研究課題
基盤研究(C)
本研究では、渓流沿いや蛇紋岩地といった異なる環境で共通に見られる狭葉化の遺伝的相同性をキキョウ科ツリガネニンジンを対象に明らかにすることを目的として研究を行った。本年度は、昨年度より実験温室にて栽培を行っている高知市産の通常型のツリガネニンジン(以下、通常型)と高知県西部の四万十川に産する渓流沿いに特化した狭葉化の形態を保有するツリガネニンジン(以下、渓流型)を用いた成長解析を形態学的および解剖学的手法を用いて行った。形態学的解析の結果、通常型は野外環境と実験温室環境において葉の形態的変化は見られなかったものの、渓流型の葉に関して、長さは野外環境と比べて実験温室環境下で有意に長くなったものの、葉の幅はほとんど変化することが無く、野外環境と実験温室環境において有意差は見られなかった。またこのような葉の形成の背景を明らかにするために、解剖学的解析を行った結果、通常型は野外環境と実験温室環境における細胞サイズおよび細胞数に有意な違いは認められなかった。しかし渓流型に関しては、細胞サイズは野外環境と実験温室環境において有意差は認められなかったものの、細胞数は有意に変化していることが明らかとなり、実験温室環境における葉の長さの変化は細胞数の増加によることが明らかとなった。
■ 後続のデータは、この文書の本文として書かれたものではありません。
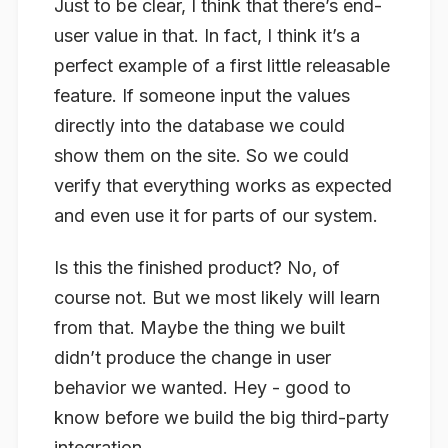
Just to be clear, I think that there’s end-
user value in that. In fact, I think it’s a
perfect example of a first little releasable
feature. If someone input the values
directly into the database we could
show them on the site. So we could
verify that everything works as expected
and even use it for parts of our system.
Is this the finished product? No, of
course not. But we most likely will learn
from that. Maybe the thing we built
didn’t produce the change in user
behavior we wanted. Hey - good to
know before we build the big third-party
integration.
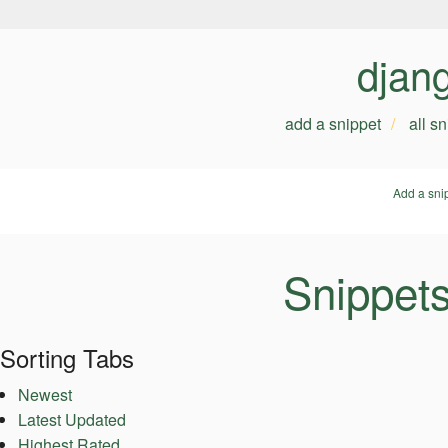
djan
add a snippet
all s
Add a sni
Snippets
Sorting Tabs
Newest
Latest Updated
Highest Rated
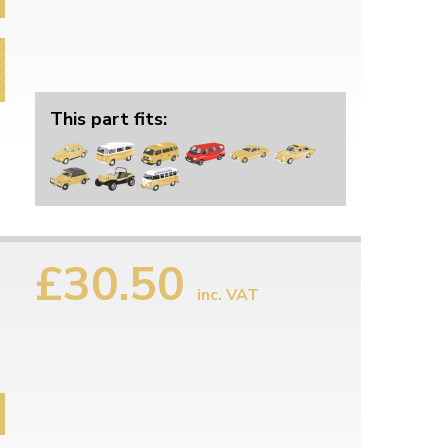
This part fits:
£30.50
inc. VAT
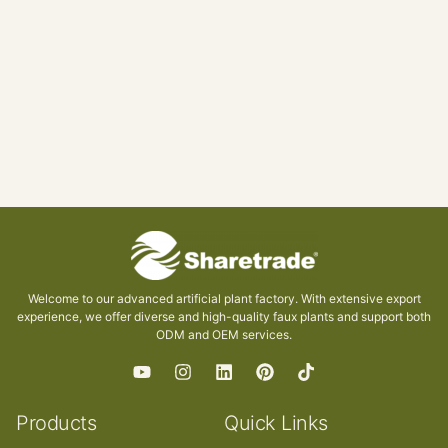
Welcome to our advanced artificial plant factory. With extensive export
experience, we offer diverse and high-quality faux plants and support both
ODM and OEM services.
Products
Quick Links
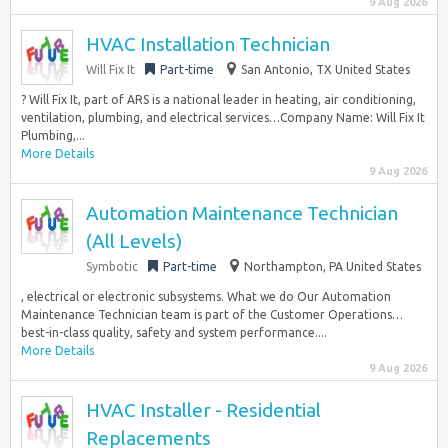
9 Aug 2026
HVAC Installation Technician
Will Fix It
Part-time
San Antonio, TX United States
? Will Fix It, part of ARS is a national leader in heating, air conditioning,
ventilation, plumbing, and electrical services…Company Name: Will Fix It
Plumbing,...
More Details
9 Aug 2026
Automation Maintenance Technician
(All Levels)
Symbotic
Part-time
Northampton, PA United States
, electrical or electronic subsystems. What we do Our Automation
Maintenance Technician team is part of the Customer Operations…
best-in-class quality, safety and system performance....
More Details
9 Aug 2026
HVAC Installer - Residential
Replacements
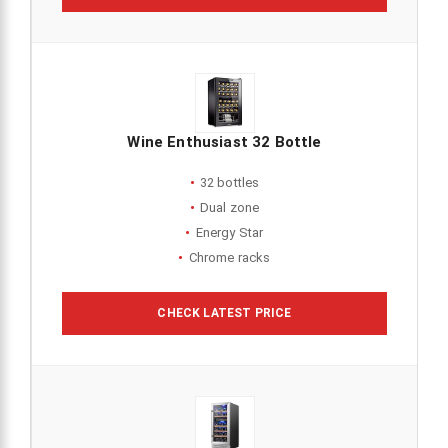
Wine Enthusiast 32 Bottle
32 bottles
Dual zone
Energy Star
Chrome racks
CHECK LATEST PRICE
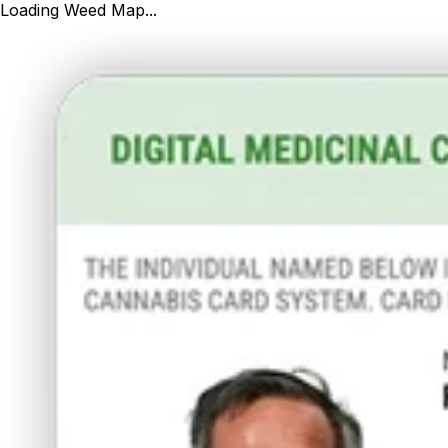
Loading Weed Map...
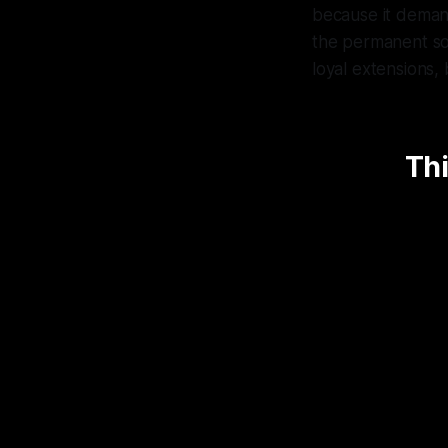
because it demands
the permanent sour
loyal extensions, 
Thi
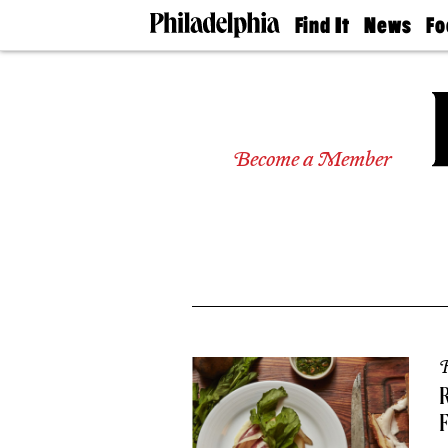
Find It
News
Fo
Doctors
The
50 
Latest
Re
Dentists
Jo
Home
Design
Experts
Become a Member
Senior
Living
Wedding
Experts
Real
Estate
Agents
Private
Schools
R
R
F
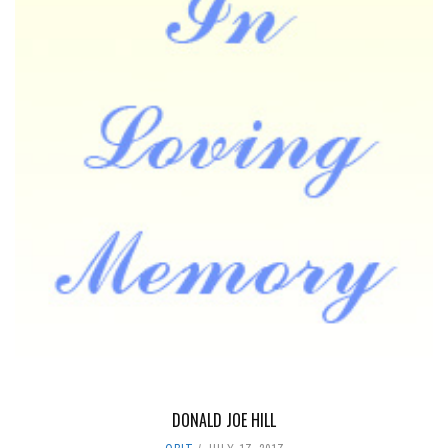
DONALD JOE HILL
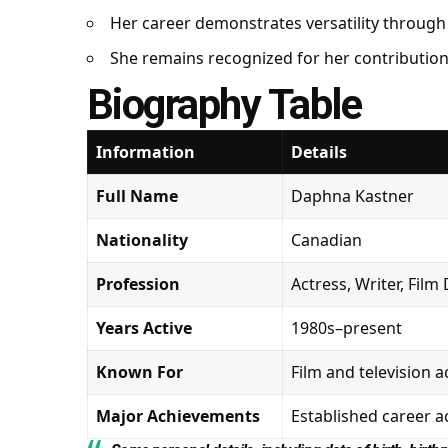
Her career demonstrates versatility through
She remains recognized for her contribution
Biography Table
Information
Details
Full Name
Daphna Kastner
Nationality
Canadian
Profession
Actress, Writer, Film
Years Active
1980s–present
Known For
Film and television a
Major Achievements
Established career 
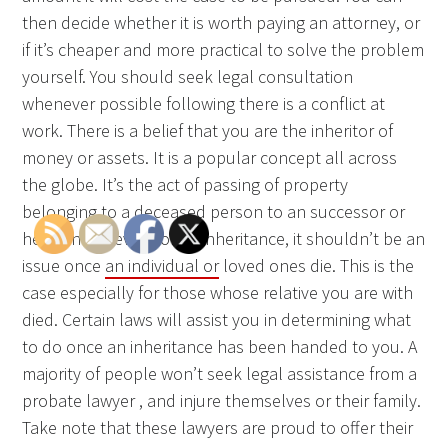
then decide whether it is worth paying an attorney, or
if it’s cheaper and more practical to solve the problem
yourself. You should seek legal consultation
whenever possible following there is a conflict at
work. There is a belief that you are the inheritor of
money or assets. It is a popular concept all across
the globe. It’s the act of passing of property
belonging to a deceased person to an successor or
heirs. In the event of an inheritance, it shouldn’t be an
issue once
an individual or
loved ones die. This is the
case especially for those whose relative you are with
died. Certain laws will assist you in determining what
to do once an inheritance has been handed to you. A
majority of people won’t seek legal assistance from a
probate lawyer , and injure themselves or their family.
Take note that these lawyers are proud to offer their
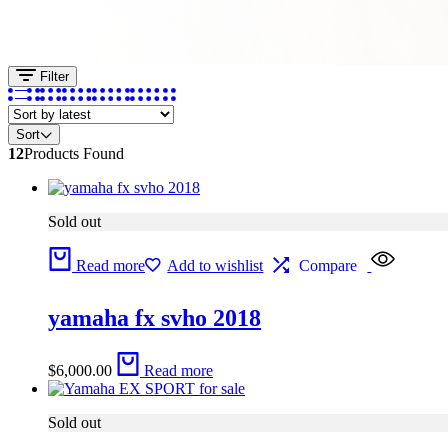
Filter
Sort
12
Products Found
Sold out
Read more
Add to wishlist
Compare
yamaha fx svho 2018
$
6,000.00
Read more
Sold out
これまでの研究から、渓流型の葉は通常型と比較した場合、細胞サイズおよび細胞数を減少させることにより狭葉化を成功させていることが示されており、本研究の結果から、渓流型の葉の細胞サイズは遺伝的に小さい個体が固定していることが明らかとなった。
2: おおむね順調に進展している
本年度は、渓流沿いに生育する狭葉化を示すツリガネニンジンの野外環境およに温室環境における比較研究から、ツリガネニンジンの狭葉化には細胞サイズの縮小が遺伝的に固定していることが明らかとなったため。
今後は、本年度の成果を基に、異なる河川におけるツリガネニンジンの狭葉化した個体の解析とともに蛇紋岩地における狭葉化した個体の解析を行うことにより、異なる環境における類似形態の遺伝的相同性の検討を行う。